*To do*
An exact transcription of all the data is required; the pictures are to be left out.

[Supplied data — start]

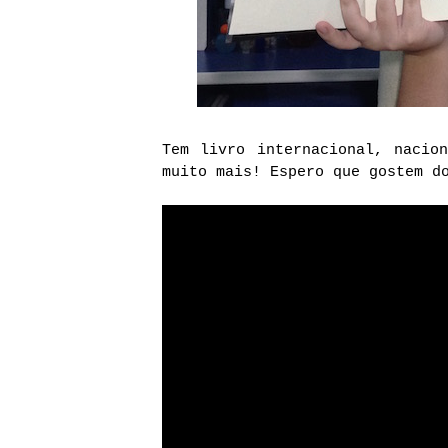
Tem livro internacional, nacio
muito mais! Espero que gostem d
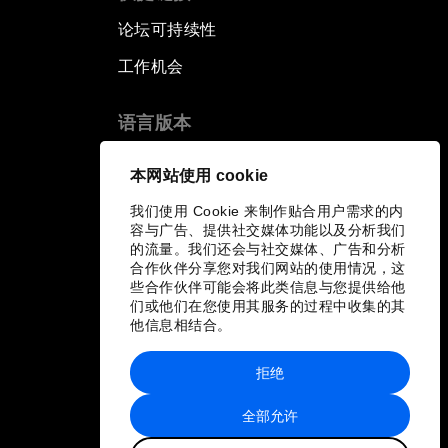
论坛可持续性
工作机会
语言版本
EN
ES
中文
日本語
▪
▪
▪
本网站使用 cookie
我们使用 Cookie 来制作贴合用户需求的内
容与广告、提供社交媒体功能以及分析我们
的流量。我们还会与社交媒体、广告和分析
合作伙伴分享您对我们网站的使用情况，这
些合作伙伴可能会将此类信息与您提供给他
们或他们在您使用其服务的过程中收集的其
他信息相结合。
拒绝
全部允许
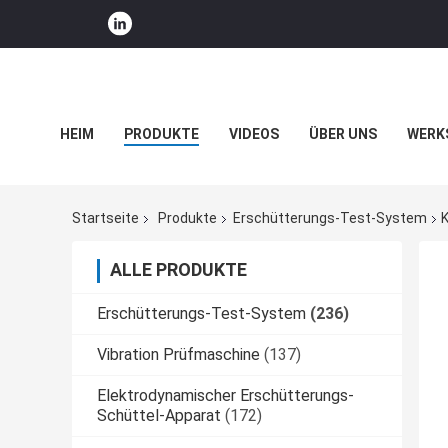
HEIM
PRODUKTE
VIDEOS
ÜBER UNS
WERK
UNTERNEHMENSNACHRICHTEN
Startseite
Produkte
Erschütterungs-Test-System
ALLE PRODUKTE
Erschütterungs-Test-System
(236)
Vibration Prüfmaschine
(137)
Elektrodynamischer Erschütterungs-
Schüttel-Apparat
(172)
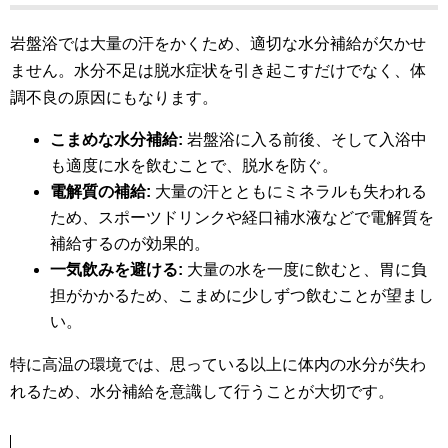
岩盤浴では大量の汗をかくため、適切な水分補給が欠かせ
ません。水分不足は脱水症状を引き起こすだけでなく、体
調不良の原因にもなります。
こまめな水分補給:
岩盤浴に入る前後、そして入浴中
も適度に水を飲むことで、脱水を防ぐ。
電解質の補給:
大量の汗とともにミネラルも失われる
ため、スポーツドリンクや経口補水液などで電解質を
補給するのが効果的。
一気飲みを避ける:
大量の水を一度に飲むと、胃に負
担がかかるため、こまめに少しずつ飲むことが望まし
い。
特に高温の環境では、思っている以上に体内の水分が失わ
れるため、水分補給を意識して行うことが大切です。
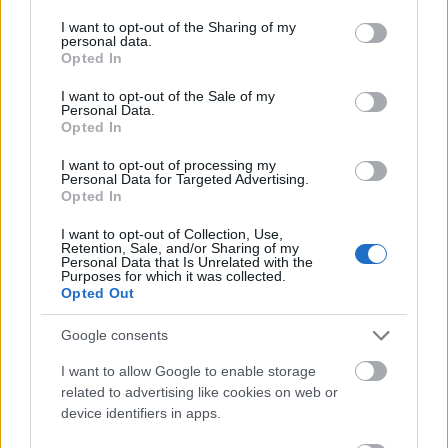
services and may gather and store information including but
not limited to your visit or usage behaviour. You may click to
I want to opt-out of the Sharing of my
Amit még érdemes tudni
personal data.
grant or deny consent to Google and its third-party tags to
Opted In
use your data for below specified purposes in below Google
- a kókusz alapú sampon szappan jobban szárít, de
consent section.
I want to opt-out of the Sale of my
jobban habzik is, míg
Personal Data.
- az olíva olaj alapú nem szárít, de nem is habzik
Opted In
annyira.
I want to opt-out of processing my
Personal Data for Targeted Advertising.
Minden gyártónak különböző receptúrája van, így
Opted In
lehet, hogy nem találod meg elsőre a neked
I want to opt-out of Collection, Use,
legjobbat, mint ahogy a flakonos samponok
Retention, Sale, and/or Sharing of my
Personal Data that Is Unrelated with the
esetében sem válik be mindegyik.
Purposes for which it was collected.
Próbáld ki a
Manna
, a
Nagora
vagy a
Opted Out
Hulladekmentes webáruházban
kapható kézműves
sampon szappanok valamelyikét.
Google consents
I want to allow Google to enable storage
Szilárd sampon
related to advertising like cookies on web or
device identifiers in apps.
Angolul "syndet bar"-nak is hívják, ami a "synthetic
detergent"-ből jön. Arra utal, hogy szintetikus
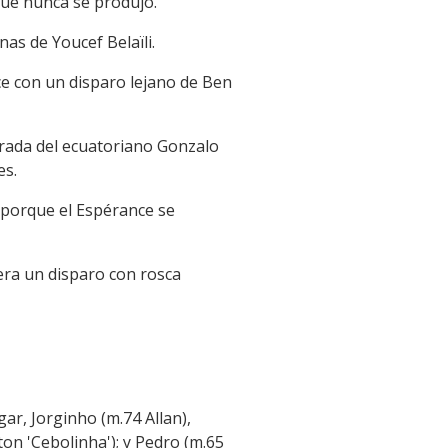
que nunca se produjo.
nas de Youcef Belaïli.
nce con un disparo lejano de Ben
trada del ecuatoriano Gonzalo
es.
o porque el Espérance se
tera un disparo con rosca
gar, Jorginho (m.74 Allan),
ton 'Cebolinha'); y Pedro (m.65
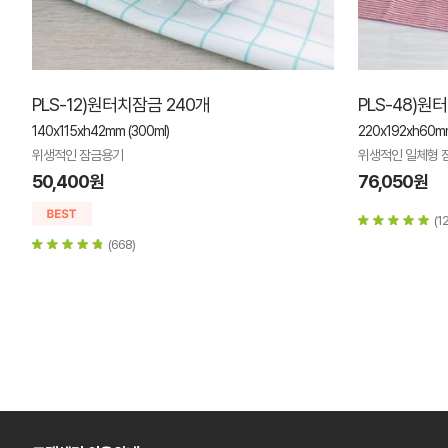
PLS-12)원터치잠금 240개
PLS-48)원
140x115xh42mm (300ml)
220x192xh60mm
위생적인 잠금용기
위생적인 일체형 
50,400원
76,050원
(12
(668)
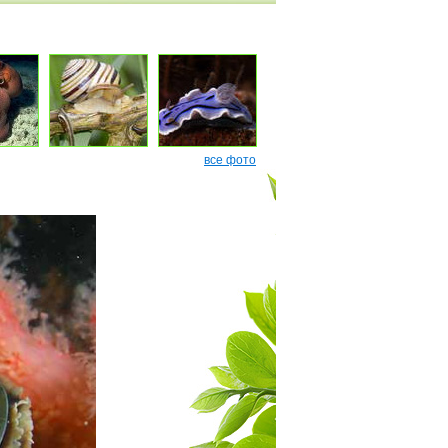
все фото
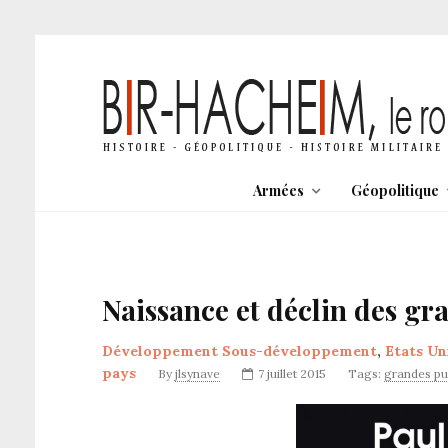
Armées
Géopolitique
Naissance et déclin des gr
Développement Sous-développement
,
Etats Un
pays
By
jlsynave
7 juillet 2015
Tags:
grandes pu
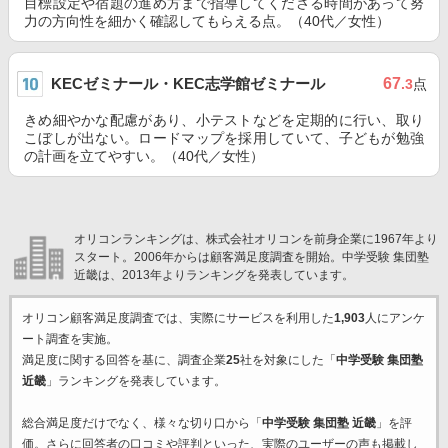
目標設定や宿題の進め方まで指導してくださる時間があって努
力の方向性を細かく確認してもらえる点。（40代／女性）
KECゼミナール・KEC志学館ゼミナール
67
.3
点
きめ細やかな配慮があり、小テストなどを定期的に行い、取り
こぼしが出ない。ロードマップを採用していて、子どもが勉強
の計画を立てやすい。（40代／女性）
オリコンランキングは、株式会社オリコンを前身企業に1967年より
スタート。2006年からは顧客満足度調査を開始。中学受験 集団塾
近畿は、2013年よりランキングを発表しています。
オリコン顧客満足度調査では、実際にサービスを利用した
1,903
人にアンケ
ート調査を実施。
満足度に関する回答を基に、調査企業
25
社を対象にした「
中学受験 集団塾
近畿
」ランキングを発表しています。
総合満足度だけでなく、様々な切り口から「
中学受験 集団塾 近畿
」を評
価。さらに回答者の口コミや評判といった、実際のユーザーの声も掲載し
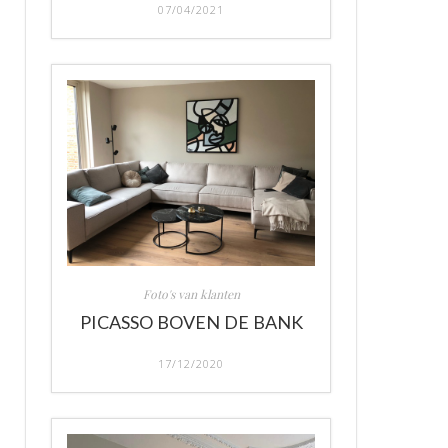
07/04/2021
Foto's van klanten
PICASSO BOVEN DE BANK
17/12/2020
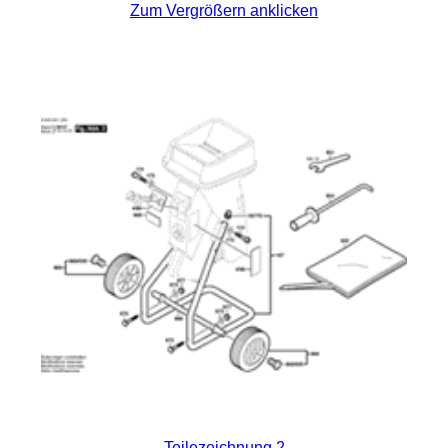
Zum Vergrößern anklicken
Teilezeichnung 2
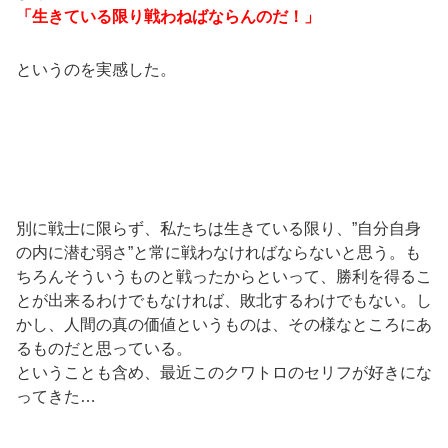
「生きている限り戦わねばならんのだ！」
というのを実感した。
別に戦士に限らず、私たちは生きている限り、”自分自身
の内に潜む弱さ”と常に戦わなければならないと思う。も
ちろんそういうものと戦ったからといって、勝利を得るこ
とが出来るわけでもなければ、敗北するわけでもない。し
かし、人間の真の価値というものは、その様なところにあ
るものだと思っている。
ということも含め、最近このクワトロのセリフが好きにな
ってきた…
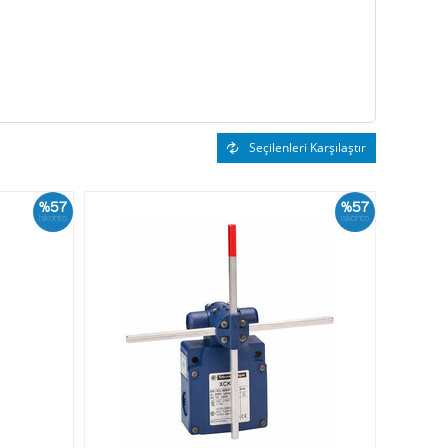
Seçilenleri Karşılaştır
%57
%57
İskonto
İskonto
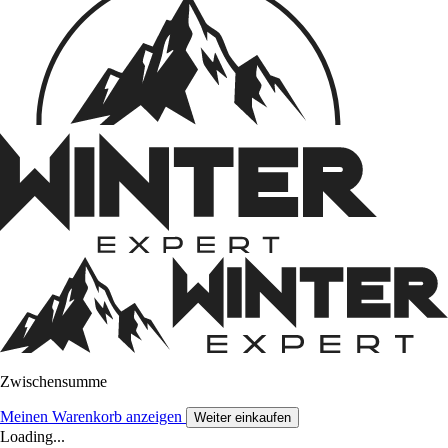
Zwischensumme
Meinen Warenkorb anzeigen
Weiter einkaufen
Loading...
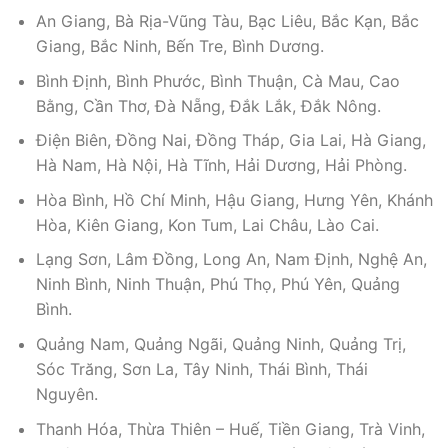
An Giang, Bà Rịa-Vũng Tàu, Bạc Liêu, Bắc Kạn, Bắc
Giang, Bắc Ninh, Bến Tre, Bình Dương.
Bình Định, Bình Phước, Bình Thuận, Cà Mau, Cao
Bằng, Cần Thơ, Đà Nẵng, Đắk Lắk, Đắk Nông.
Điện Biên, Đồng Nai, Đồng Tháp, Gia Lai, Hà Giang,
Hà Nam, Hà Nội, Hà Tĩnh, Hải Dương, Hải Phòng.
Hòa Bình, Hồ Chí Minh, Hậu Giang, Hưng Yên, Khánh
Hòa, Kiên Giang, Kon Tum, Lai Châu, Lào Cai.
Lạng Sơn, Lâm Đồng, Long An, Nam Định, Nghệ An,
Ninh Bình, Ninh Thuận, Phú Thọ, Phú Yên, Quảng
Bình.
Quảng Nam, Quảng Ngãi, Quảng Ninh, Quảng Trị,
Sóc Trăng, Sơn La, Tây Ninh, Thái Bình, Thái
Nguyên.
Thanh Hóa, Thừa Thiên – Huế, Tiền Giang, Trà Vinh,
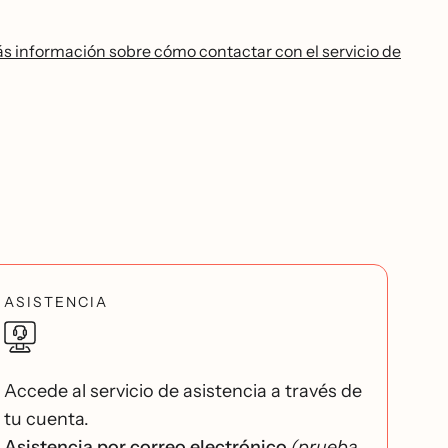
s información sobre cómo contactar con el servicio de
ASISTENCIA
Accede al servicio de asistencia a través de
tu cuenta.
Asistencia por correo electrónico
(prueba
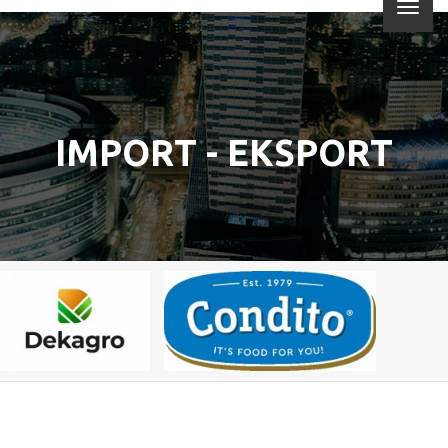
IMPORT - EKSPORT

[Supplied data — finish]

*Task output*
Tem livro internacional, nacio
muito mais! Espero que gostem d
论坛可持续性
工作机会
语言版本
EN
ES
中文
日本語
▪
▪
▪
本网站使用 cookie
我们使用 Cookie 来制作贴合用户需求的内
容与广告、提供社交媒体功能以及分析我们
的流量。我们还会与社交媒体、广告和分析
合作伙伴分享您对我们网站的使用情况，这
些合作伙伴可能会将此类信息与您提供给他
们或他们在您使用其服务的过程中收集的其
他信息相结合。
拒绝
全部允许
HEIM
PRODUKTE
VIDEOS
ÜBER UNS
WERK
UNTERNEHMENSNACHRICHTEN
Startseite
Produkte
Erschütterungs-Test-System
ALLE PRODUKTE
Erschütterungs-Test-System
(236)
Vibration Prüfmaschine
(137)
Elektrodynamischer Erschütterungs-
Schüttel-Apparat
(172)
岩盤浴では大量の汗をかくため、適切な水分補給が欠かせ
ません。水分不足は脱水症状を引き起こすだけでなく、体
調不良の原因にもなります。
こまめな水分補給:
岩盤浴に入る前後、そして入浴中
も適度に水を飲むことで、脱水を防ぐ。
電解質の補給:
大量の汗とともにミネラルも失われる
ため、スポーツドリンクや経口補水液などで電解質を
補給するのが効果的。
一気飲みを避ける:
大量の水を一度に飲むと、胃に負
担がかかるため、こまめに少しずつ飲むことが望まし
い。
特に高温の環境では、思っている以上に体内の水分が失わ
れるため、水分補給を意識して行うことが大切です。
services and may gather and store information including but
not limited to your visit or usage behaviour. You may click to
I want to opt-out of the Sharing of my
Amit még érdemes tudni
personal data.
grant or deny consent to Google and its third-party tags to
Opted In
use your data for below specified purposes in below Google
- a kókusz alapú sampon szappan jobban szárít, de
consent section.
I want to opt-out of the Sale of my
jobban habzik is, míg
Personal Data.
- az olíva olaj alapú nem szárít, de nem is habzik
Opted In
annyira.
I want to opt-out of processing my
Personal Data for Targeted Advertising.
Minden gyártónak különböző receptúrája van, így
Opted In
lehet, hogy nem találod meg elsőre a neked
I want to opt-out of Collection, Use,
legjobbat, mint ahogy a flakonos samponok
Retention, Sale, and/or Sharing of my
Personal Data that Is Unrelated with the
esetében sem válik be mindegyik.
Purposes for which it was collected.
Próbáld ki a
Manna
, a
Nagora
vagy a
Opted Out
Hulladekmentes webáruházban
kapható kézműves
sampon szappanok valamelyikét.
Google consents
I want to allow Google to enable storage
Szilárd sampon
related to advertising like cookies on web or
device identifiers in apps.
Angolul "syndet bar"-nak is hívják, ami a "synthetic
detergent"-ből jön. Arra utal, hogy szintetikus
que nunca se produjo.
nas de Youcef Belaïli.
nce con un disparo lejano de Ben
trada del ecuatoriano Gonzalo
es.
o porque el Espérance se
tera un disparo con rosca
gar, Jorginho (m.74 Allan),
ton 'Cebolinha'); y Pedro (m.65
PLS-12)원터치잠금 240개
PLS-48)원
140x115xh42mm (300ml)
220x192xh60mm
위생적인 잠금용기
위생적인 일체형 
50,400원
76,050원
(12
(668)
все фото
Armées
Géopolitique
Naissance et déclin des gr
Développement Sous-développement
,
Etats Un
pays
By
jlsynave
7 juillet 2015
Tags:
grandes pu
目標設定や宿題の進め方まで指導してくださる時間があって努
力の方向性を細かく確認してもらえる点。（40代／女性）
KECゼミナール・KEC志学館ゼミナール
67
.3
点
きめ細やかな配慮があり、小テストなどを定期的に行い、取り
こぼしが出ない。ロードマップを採用していて、子どもが勉強
の計画を立てやすい。（40代／女性）
オリコンランキングは、株式会社オリコンを前身企業に1967年より
スタート。2006年からは顧客満足度調査を開始。中学受験 集団塾
近畿は、2013年よりランキングを発表しています。
オリコン顧客満足度調査では、実際にサービスを利用した
1,903
人にアンケ
ート調査を実施。
満足度に関する回答を基に、調査企業
25
社を対象にした「
中学受験 集団塾
近畿
」ランキングを発表しています。
総合満足度だけでなく、様々な切り口から「
中学受験 集団塾 近畿
」を評
価。さらに回答者の口コミや評判といった、実際のユーザーの声も掲載し
07/04/2021
Foto's van klanten
PICASSO BOVEN DE BANK
17/12/2020
Zum Vergrößern anklicken
Teilezeichnung 2
「生きている限り戦わねばならんのだ！」
というのを実感した。
別に戦士に限らず、私たちは生きている限り、”自分自身
の内に潜む弱さ”と常に戦わなければならないと思う。も
ちろんそういうものと戦ったからといって、勝利を得るこ
とが出来るわけでもなければ、敗北するわけでもない。し
かし、人間の真の価値というものは、その様なところにあ
るものだと思っている。
ということも含め、最近このクワトロのセリフが好きにな
ってきた…
Seçilenleri Karşılaştır
%57
%57
İskonto
İskonto
Zwischensumme
Meinen Warenkorb anzeigen
Weiter einkaufen
Loading...
An Giang, Bà Rịa-Vũng Tàu, Bạc Liêu, Bắc Kạn, Bắc
Giang, Bắc Ninh, Bến Tre, Bình Dương.
Bình Định, Bình Phước, Bình Thuận, Cà Mau, Cao
Bằng, Cần Thơ, Đà Nẵng, Đắk Lắk, Đắk Nông.
Điện Biên, Đồng Nai, Đồng Tháp, Gia Lai, Hà Giang,
Hà Nam, Hà Nội, Hà Tĩnh, Hải Dương, Hải Phòng.
Hòa Bình, Hồ Chí Minh, Hậu Giang, Hưng Yên, Khánh
Hòa, Kiên Giang, Kon Tum, Lai Châu, Lào Cai.
Lạng Sơn, Lâm Đồng, Long An, Nam Định, Nghệ An,
Ninh Bình, Ninh Thuận, Phú Thọ, Phú Yên, Quảng
Bình.
Quảng Nam, Quảng Ngãi, Quảng Ninh, Quảng Trị,
Sóc Trăng, Sơn La, Tây Ninh, Thái Bình, Thái
Nguyên.
Thanh Hóa, Thừa Thiên – Huế, Tiền Giang, Trà Vinh,
s información sobre cómo contactar con el servicio de
ASISTENCIA
Accede al servicio de asistencia a través de
tu cuenta.
Asistencia por correo electrónico
(prueba
IMPORT - EKSPORT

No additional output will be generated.